**Task A**
In the text on the Amazon fires, what are emergency workers setting up for animals fleeing the flames?
**Task B**
Continue the text on the Amazon fires, picking up after its last sentence.

**Source extract**
Business prospects for the Amazon result in people clearing the land to make room for agriculture and cattle raising. They cut down entire sections of the forest, either leaving the trees to dry or setting them on fire. While this is illegal, the country’s government looks the other way. Activists put the blame on Brazilian President Jair Bolsonaro for encouraging anti-environment, tree-clearing practices.
Apart from harming the global state of the environment, the Amazon fires inevitably affect the indigenous people, who inhabit the region. Not only has the quality of the air they breathe worsened, but their ability to live their day-to-day lives has been negatively affected as well. Some locals’ lands have been badly damaged, as the fires bring death to the flora and fauna alike. Emergency workers, attempting to limit the damage in the region, are setting up sanctuaries across the area for the scared animals that run wild to escape the flames.
More Than the Amazon
Other countries in the Amazon basin have also faced a recent increase in the forest fires. An area of 7.4m km2 (2.9m sq miles) has been burning amid the largest tropical rain forest on the planet. Venezuela experienced more than 26,000 fires this year. Bolivia holds the third place with more than 17,000 fires registered so far. The situation in the east of the country is getting out of hand and a fire-fighting air tanker was hired in attempt to limit the spreading of the flames.
The Amazon is the largest tropical rain forest on Earth, covering 5.5 million square km of the planet’s surface.

**Extracted data**
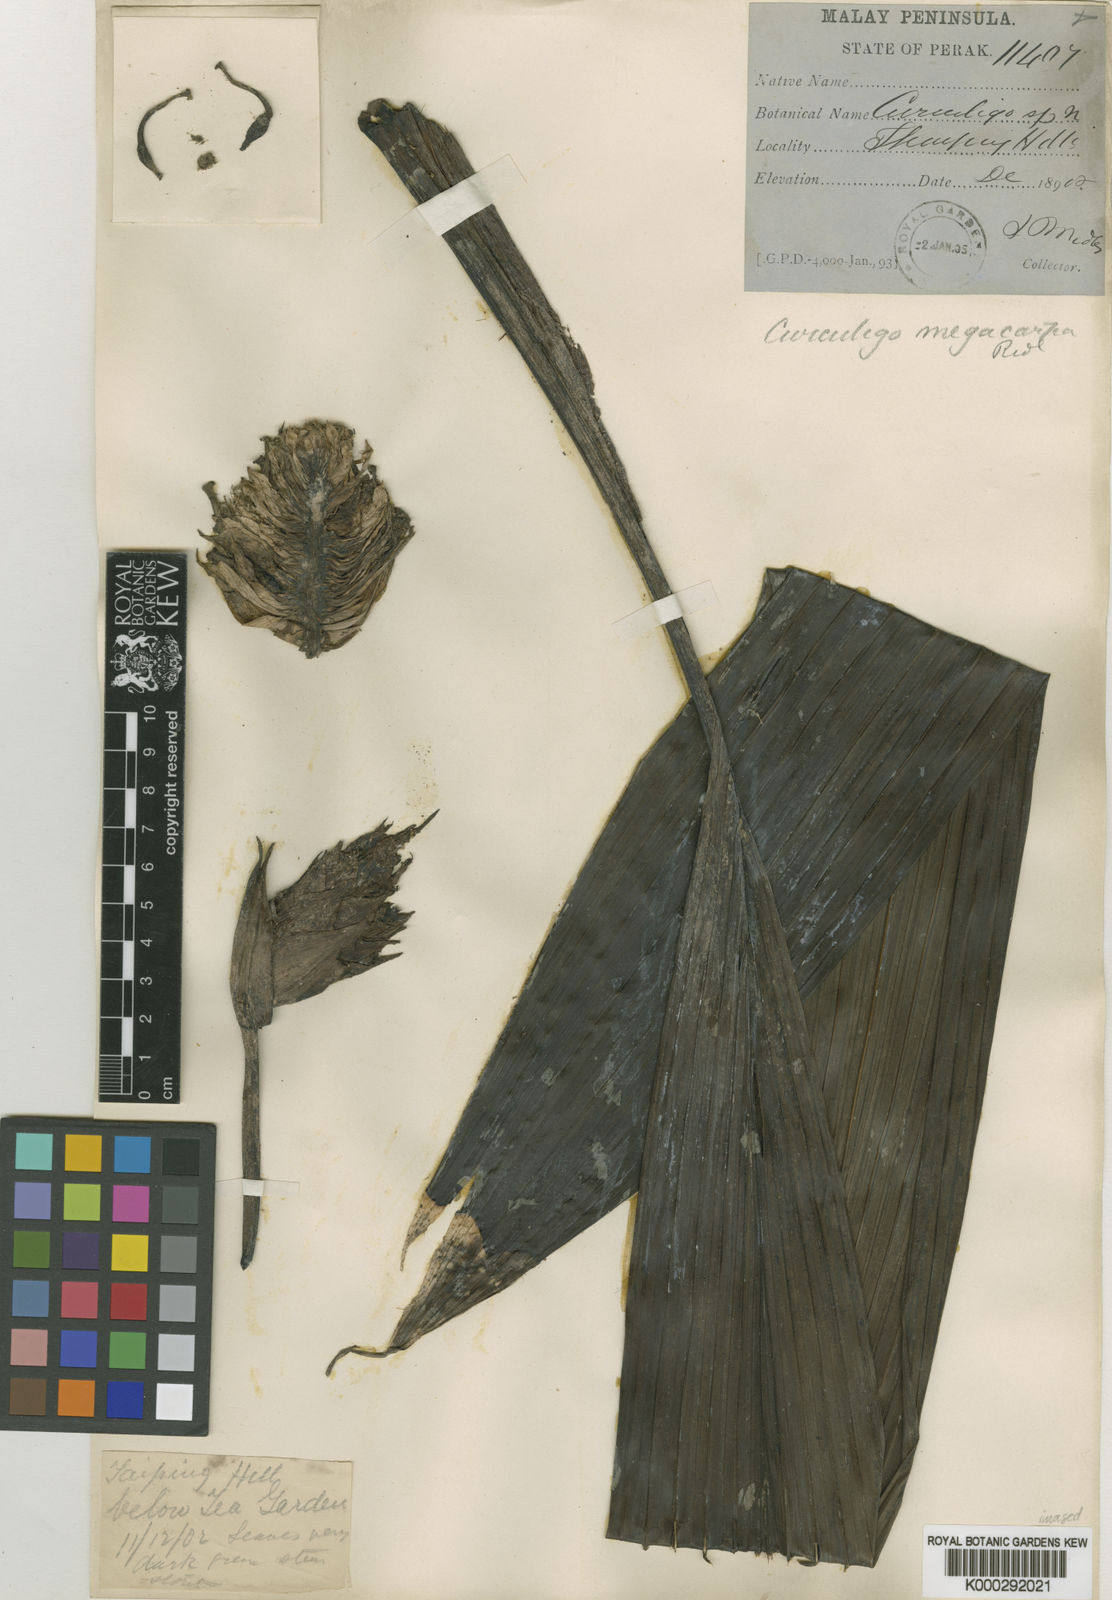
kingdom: Plantae
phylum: Tracheophyta
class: Liliopsida
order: Asparagales
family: Hypoxidaceae
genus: Curculigo
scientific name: Curculigo latifolia
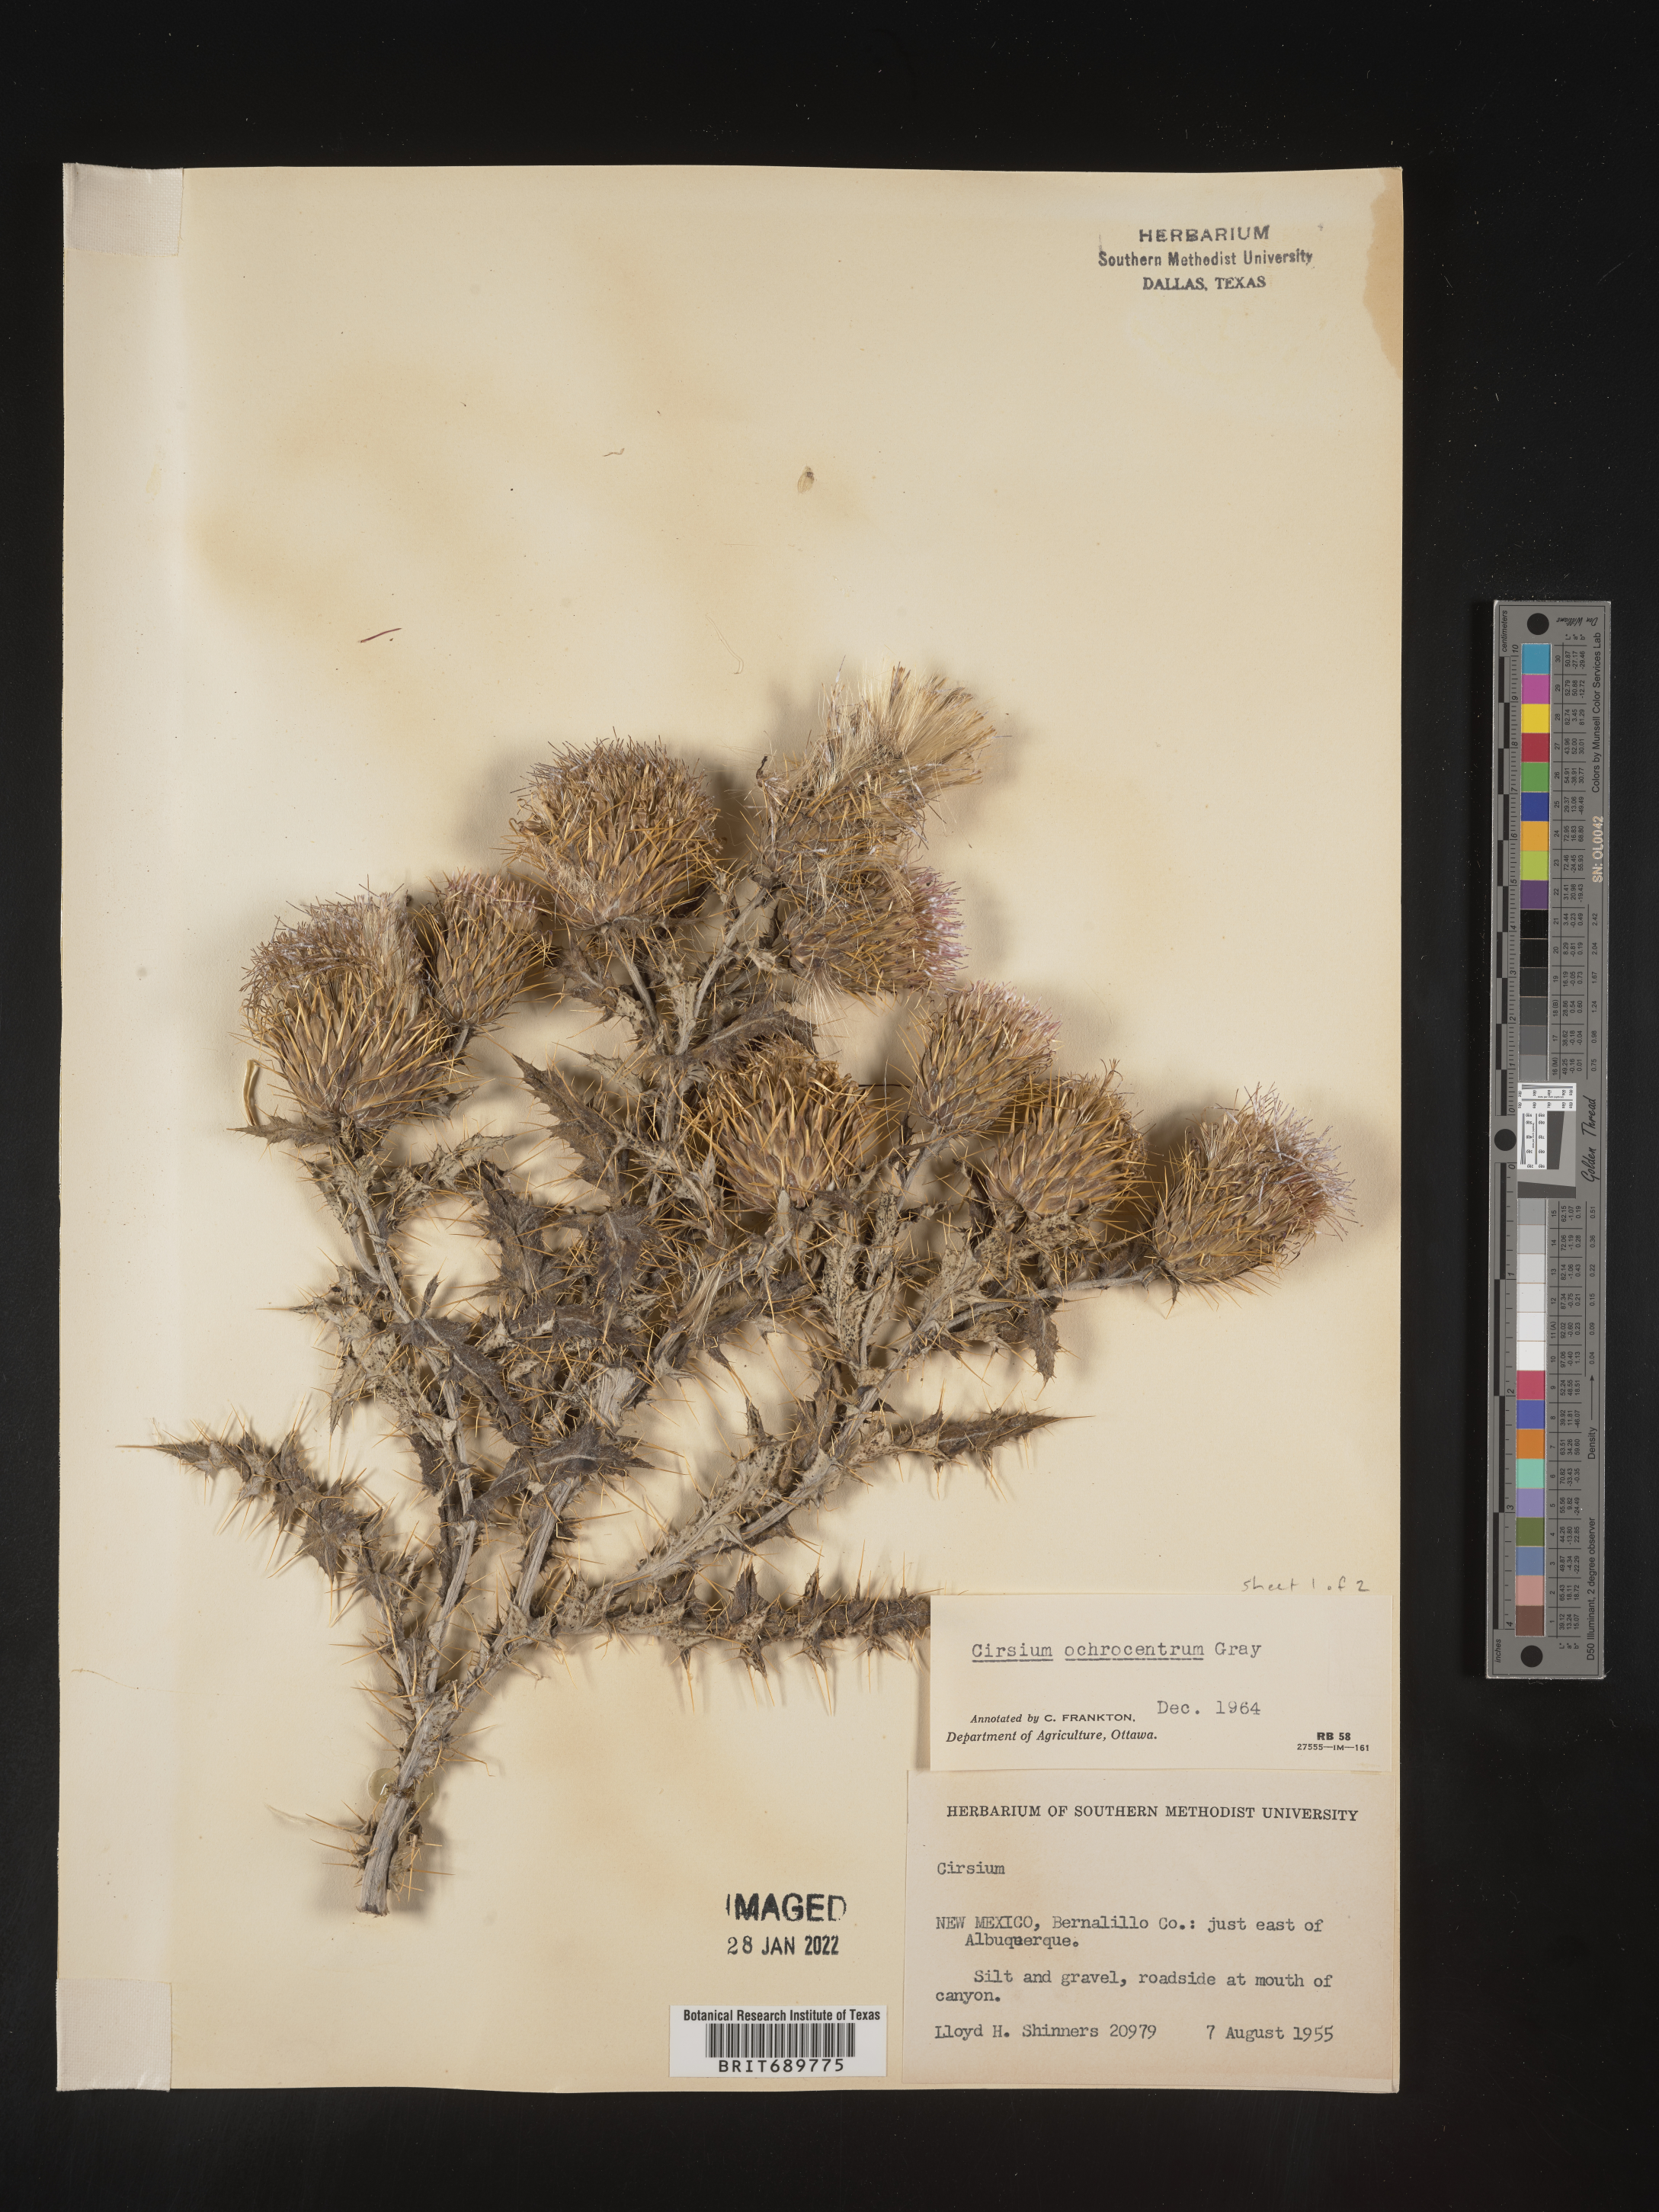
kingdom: Plantae
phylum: Tracheophyta
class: Magnoliopsida
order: Asterales
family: Asteraceae
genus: Cirsium
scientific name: Cirsium ochrocentrum
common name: Yellow-spine thistle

**Answer section A**
Sanctuaries across the area.

**Answer section B**
According to the World Wildlife Fund 17% of the Brazilian Amazon is already deforested.
The Amazon fires hugely contribute towards the melting of the Greenland’s ice, declared as a “major melting event” by NASA.
The Amazon alone contributes to 20% of the world’s oxygen through photosynthesis.
Burning the “lungs of the world” means that humans are sabotaging the entire support system of the planet.
By absorbing carbon from the atmosphere, the Amazon plays a vital role in reducing the climate change.
Forests cover around 30% of the land area on the planet, but deforestation is happening globally at an alarming rate.
Between 1990 and 2016, we lost a forest area larger than South Africa. According to the World Bank the numbers equal to 502,000 square miles (1.3 million square kilometres) of deforestation.
What You Can Do to Help
Sign WWF’s Amazon Emergency Petition requiring the UK government puts the Amazon fire crisis at the top of the G7 agenda.
You can sign a petition to demand that the United Nations and the EU put sanctions and force the Brazil government to address the issue with deforestation.
You can also contact your member of parliament to state your concerns.
Ensure the paper and wood you use are sustainable through the Rainforest Alliance.
Donate to the Rainforest Action Network to protect an acre.
Amazon Frontlines is an activist group fighting to stop the oil drilling and agriculture’s negative effect on the people, who rely on forest resources to survive. Consider donating to help fund these causes and making sure such voices are heard.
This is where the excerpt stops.